The compensatory impact of the increase in the tax credit for age is ridiculous. A person who lost $15,000. would need about 100 years of additional age credit to recover, assuming that he or she qualifies for the full credit. Pension income splitting is welcome but is highly discriminatory as it will do nothing for millions of people without a pension to split, as well as singles, widows, widowers, and divorced who lost a chunk of their savings and will suffer from lower income for years to come. In any case, this measure has nothing to do with the trust issue and any linkage is purely artificial. What is needed is a set of measures aimed at truly compensating the hard working Canadians who lost a part of their retirement savings as a result of the minister's October 31, 2006 announcement.

5. OVERALL CONCLUSION

Our overall conclusion is that the alleged tax revenue loss attributed to present taxation policies is totally unfounded. What is worse is that, if adopted, the draft legislative proposals will lead to a significant loss of tax revenue in addition to the devastating damage done to retirement savings. So why is the government so determined to terminate the trusts? Who will benefit from this policy decision?

The draft legislative proposals should be put on hold until:

A) an in-depth and credible public study of their implications for tax revenue is conducted;

B) a set of proposals is developed to truly compensate hard working Canadians for the damage done to their retirement savings as a result of the October 31, 2006 announcement; and

C) criteria and regulations are drafted to determine which types of enterprise should be allowed and those which should not.

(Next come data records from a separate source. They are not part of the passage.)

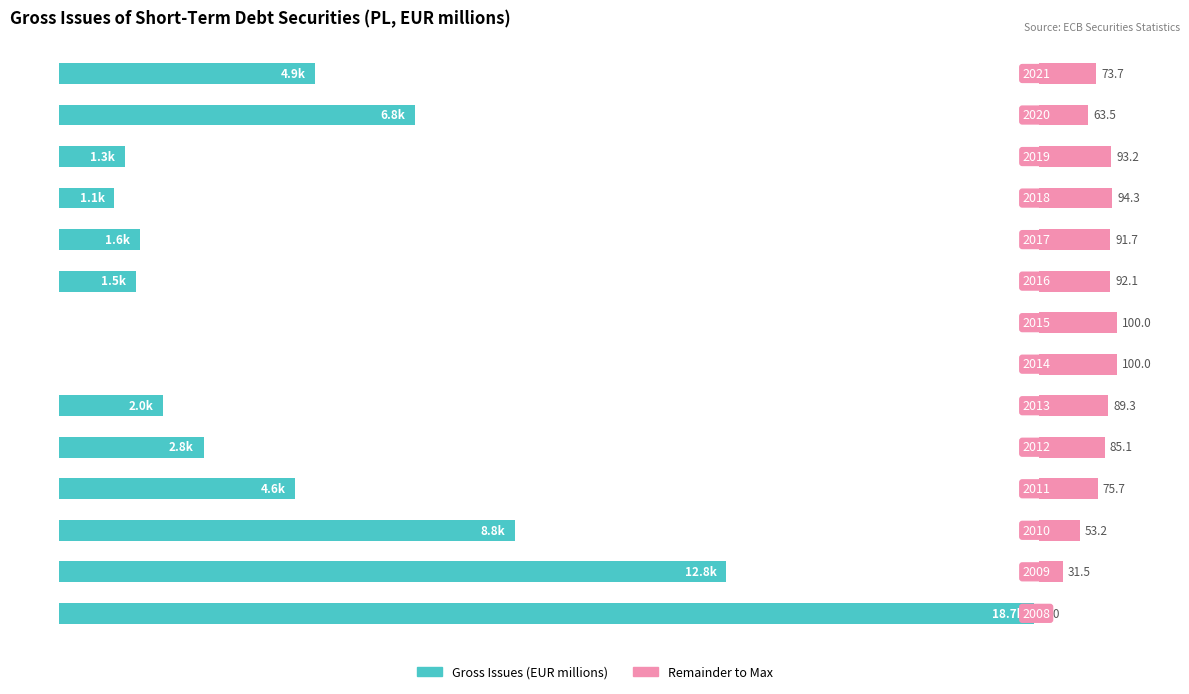

Which has a higher value, 2 or 10?

2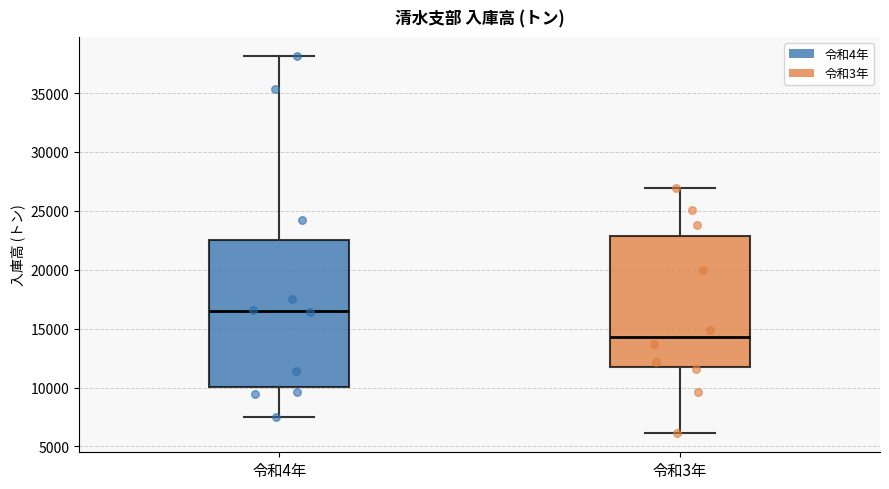

Where does the median line of the box for 令和4年 sit on the y-axis? The values are not printed on the chart, so give them approximately, as read against the axis.

16500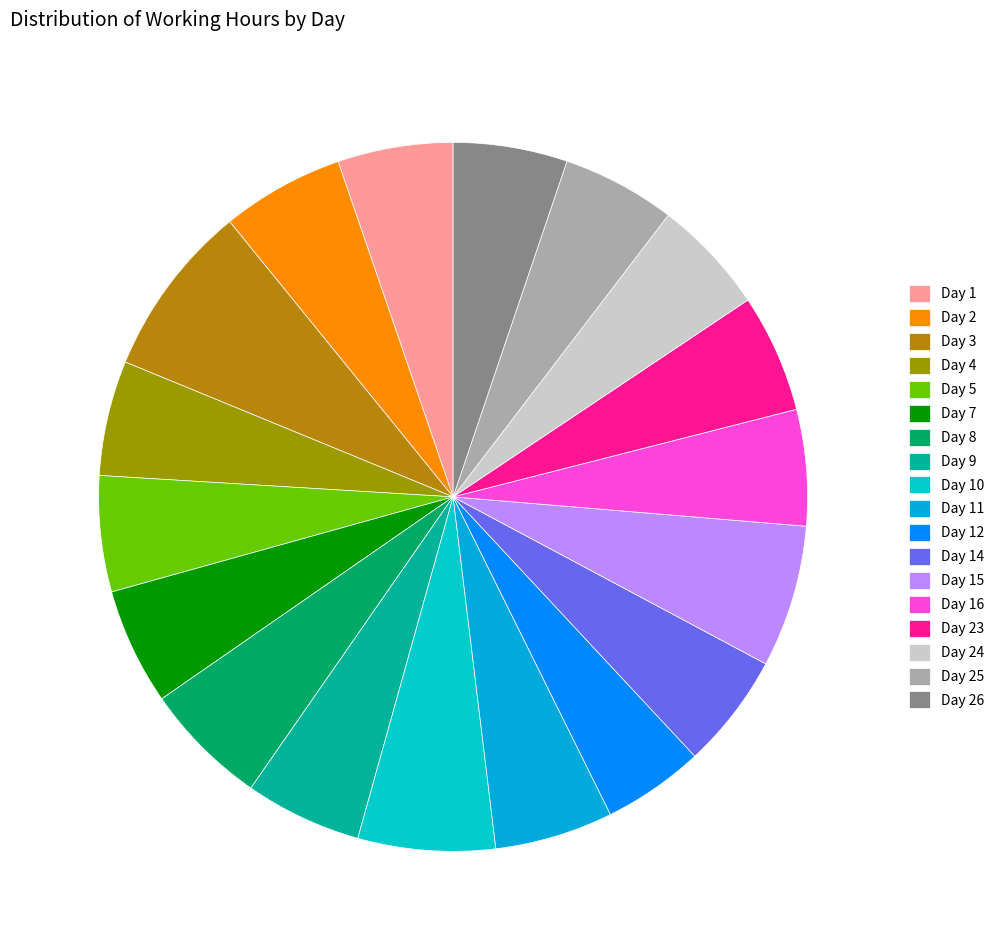

True or false: Day 11 accounts for 11% of the total.

False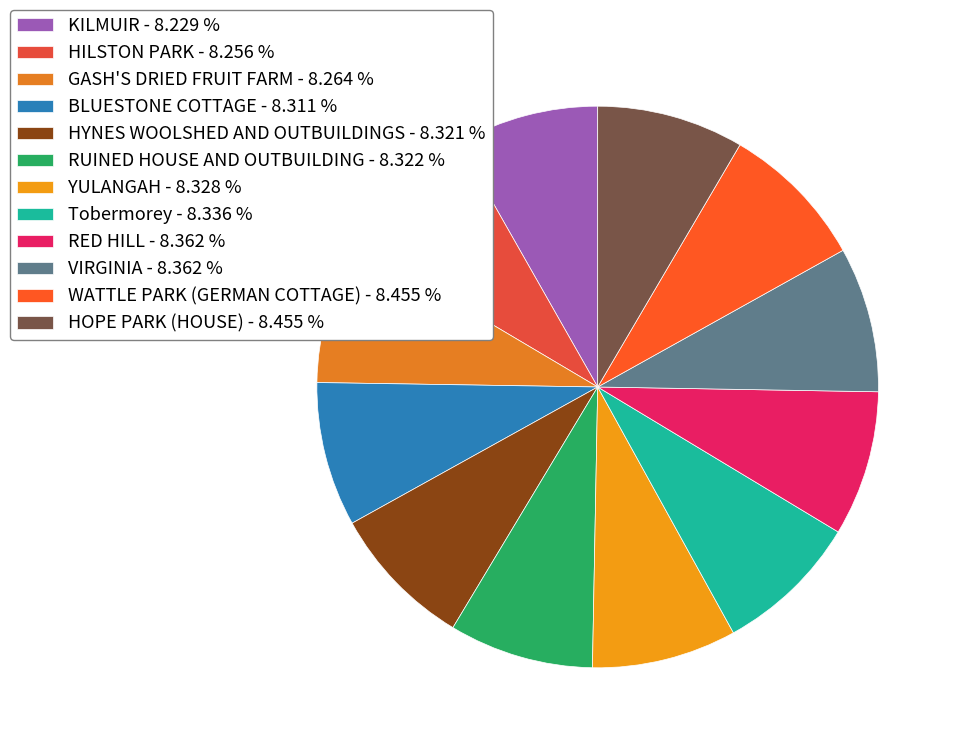

Count the number of slices in the pie.

12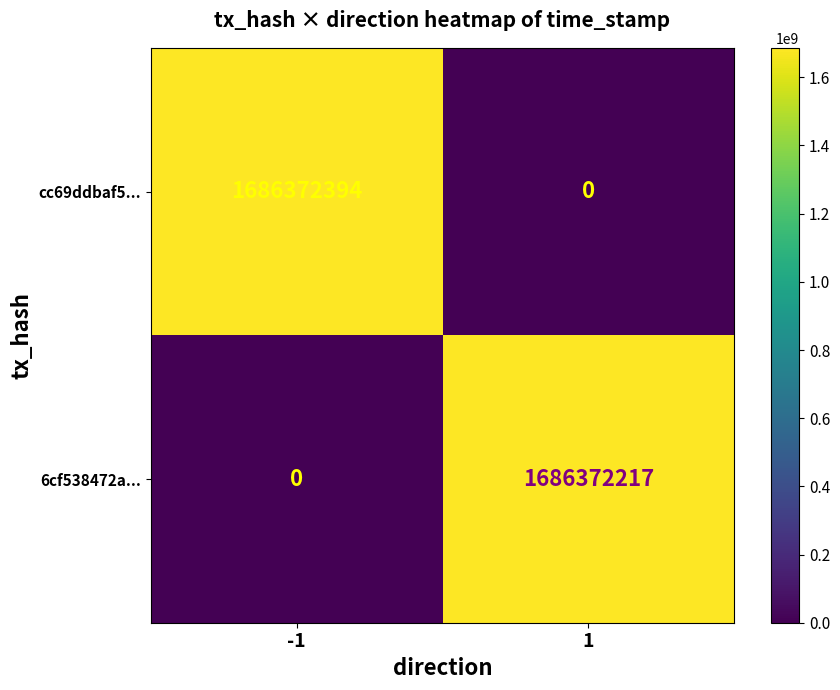

List the series in order of their peak value, lowest first.

6cf538472a..., cc69ddbaf5...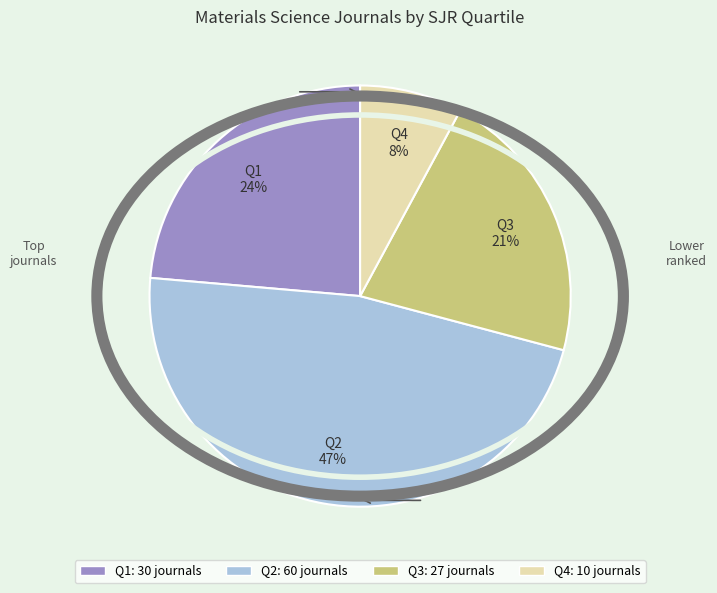

Is it true that Q1 is 24% of the pie?

True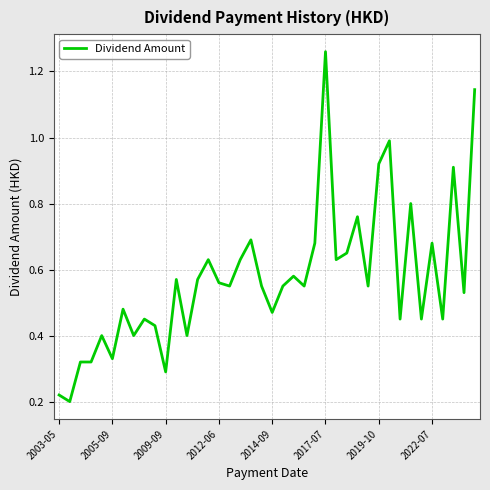

How many interior local valleys (lower than both neighbors) does the data have?

14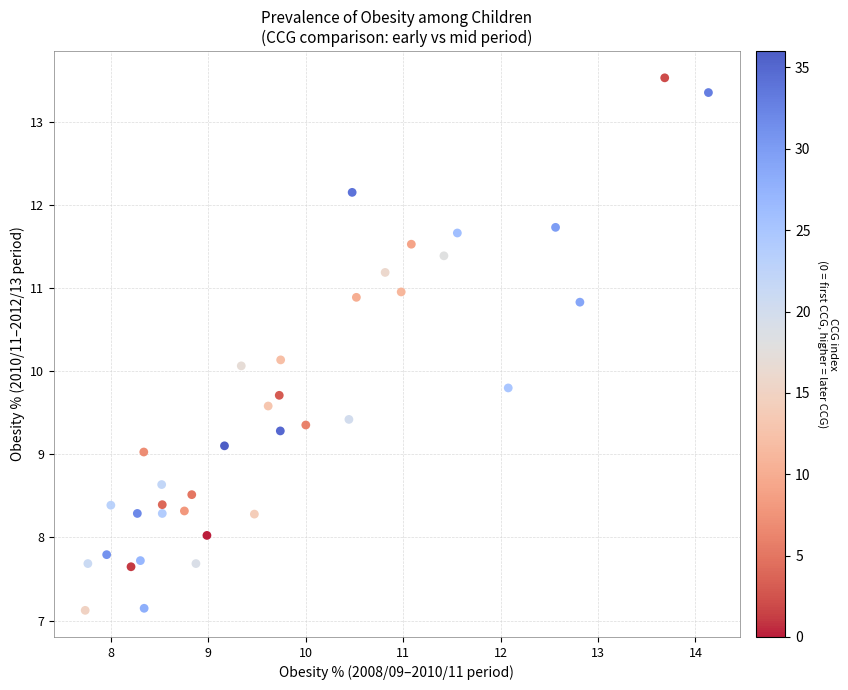

What is the range of X values (max minus min)?

6.4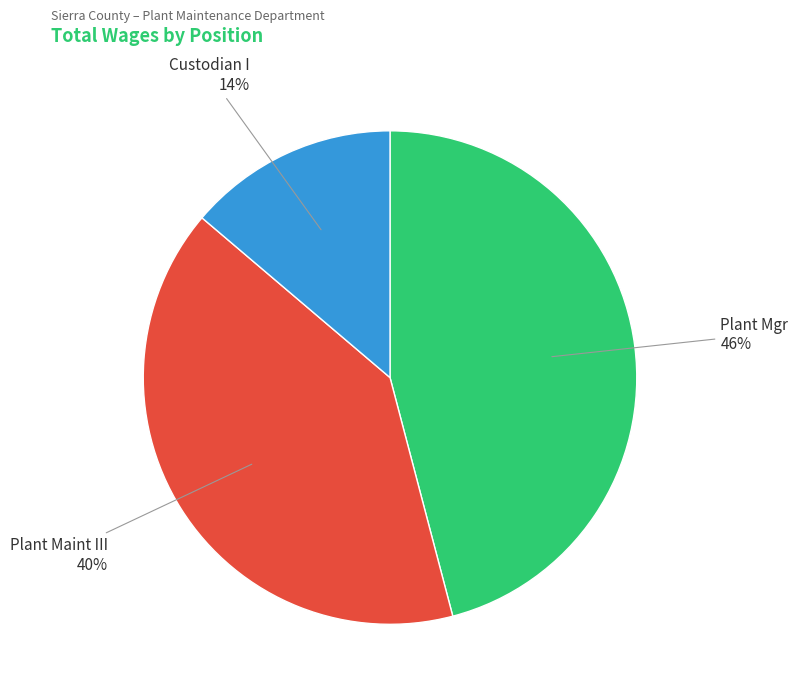

What is the smallest slice in the pie chart?

Custodian I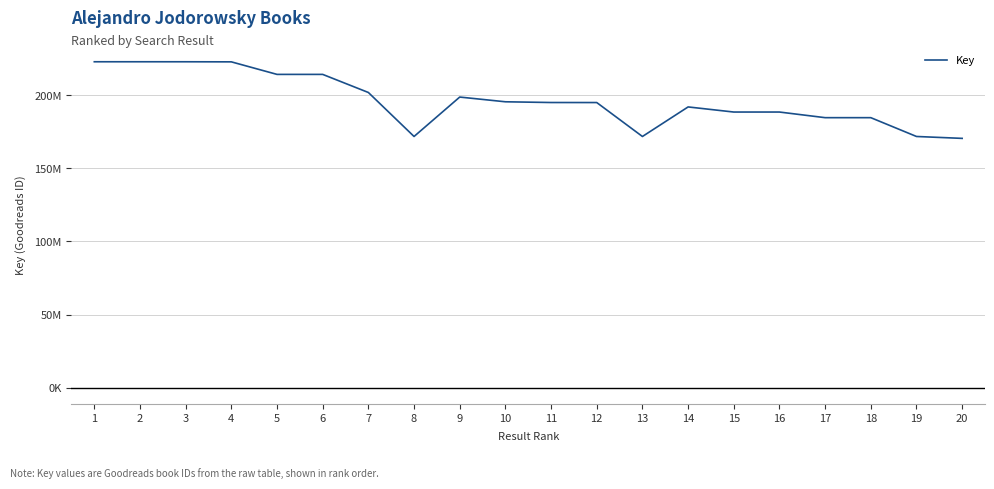

Does the chart display data point markers on the line(s)?

No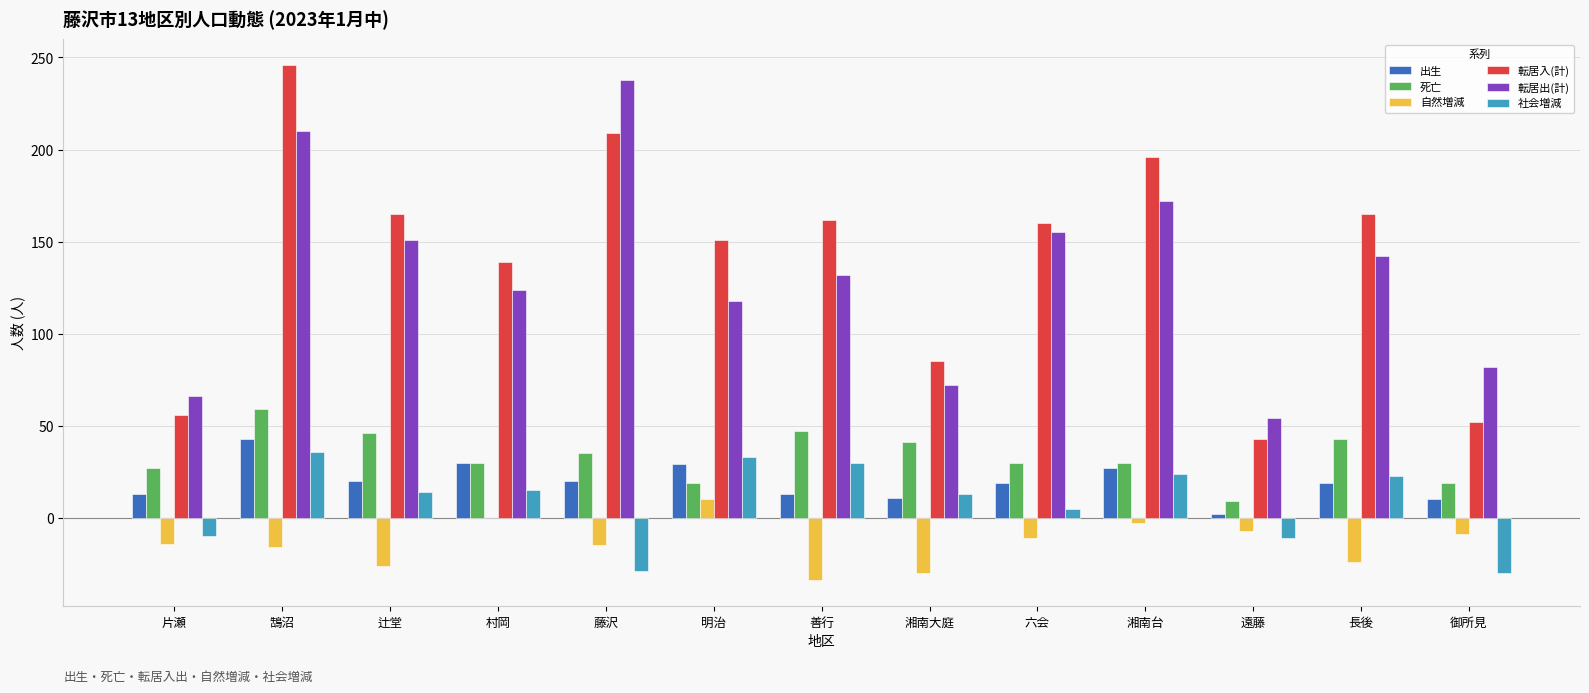

True or false: 社会増減 has a value of 33 at 明治.

True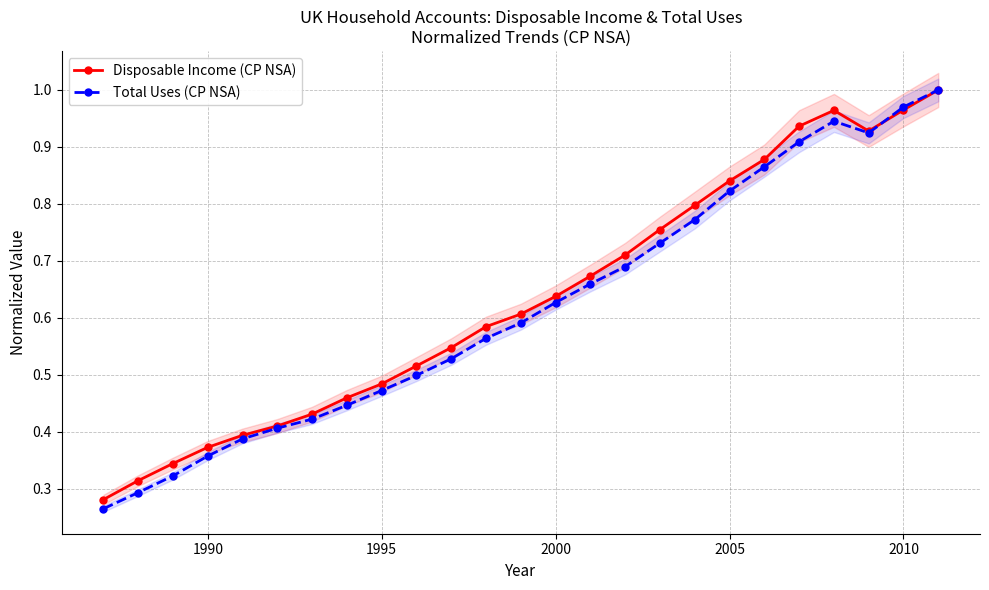

How many times do Disposable Income (CP NSA) and Total Uses (CP NSA) cross each other?

1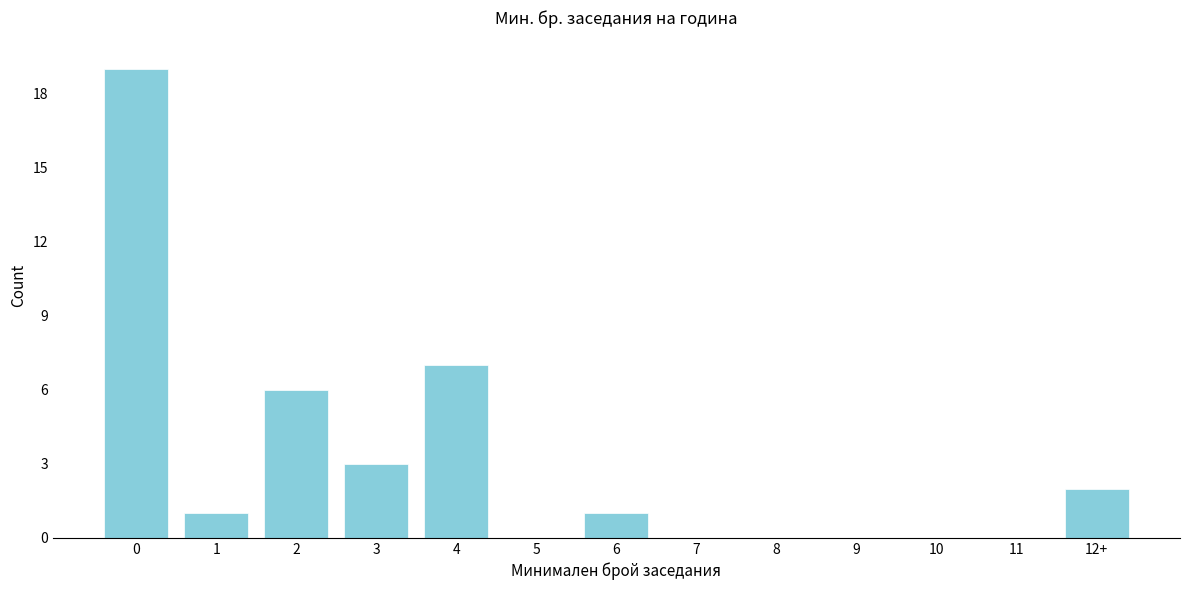

Reading left to right, transcribe all the data shown in this chart.

0=19	1=1	2=6	3=3	4=7	5=0	6=1	7=0	8=0	9=0	10=0	11=0	12+=2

It is the absence of such criteria and regulations that led to the very damageable overkill we are witnessing. The minister did not have to destroy the whole trust sector in order to control the undesirable proliferation of conversions.

References:
1 Mr. Morgan is the retired founding CEO of EnCana Corp. Globe and Mail, November 2, 2006, "In the Long Term Ottawa is Right to Move on Income Trusts"
2 Income Trust Taxation: Is It Worth the Cost and the Turmoil?
3 The Draft Legislative Proposals: A Recipe for Tax Revenue Loss.
4 Globe and Mail. November 22, 2006. "Flaherty Considers Tax Cut for Foreigners" by Heather Scoffield and Steven Chase.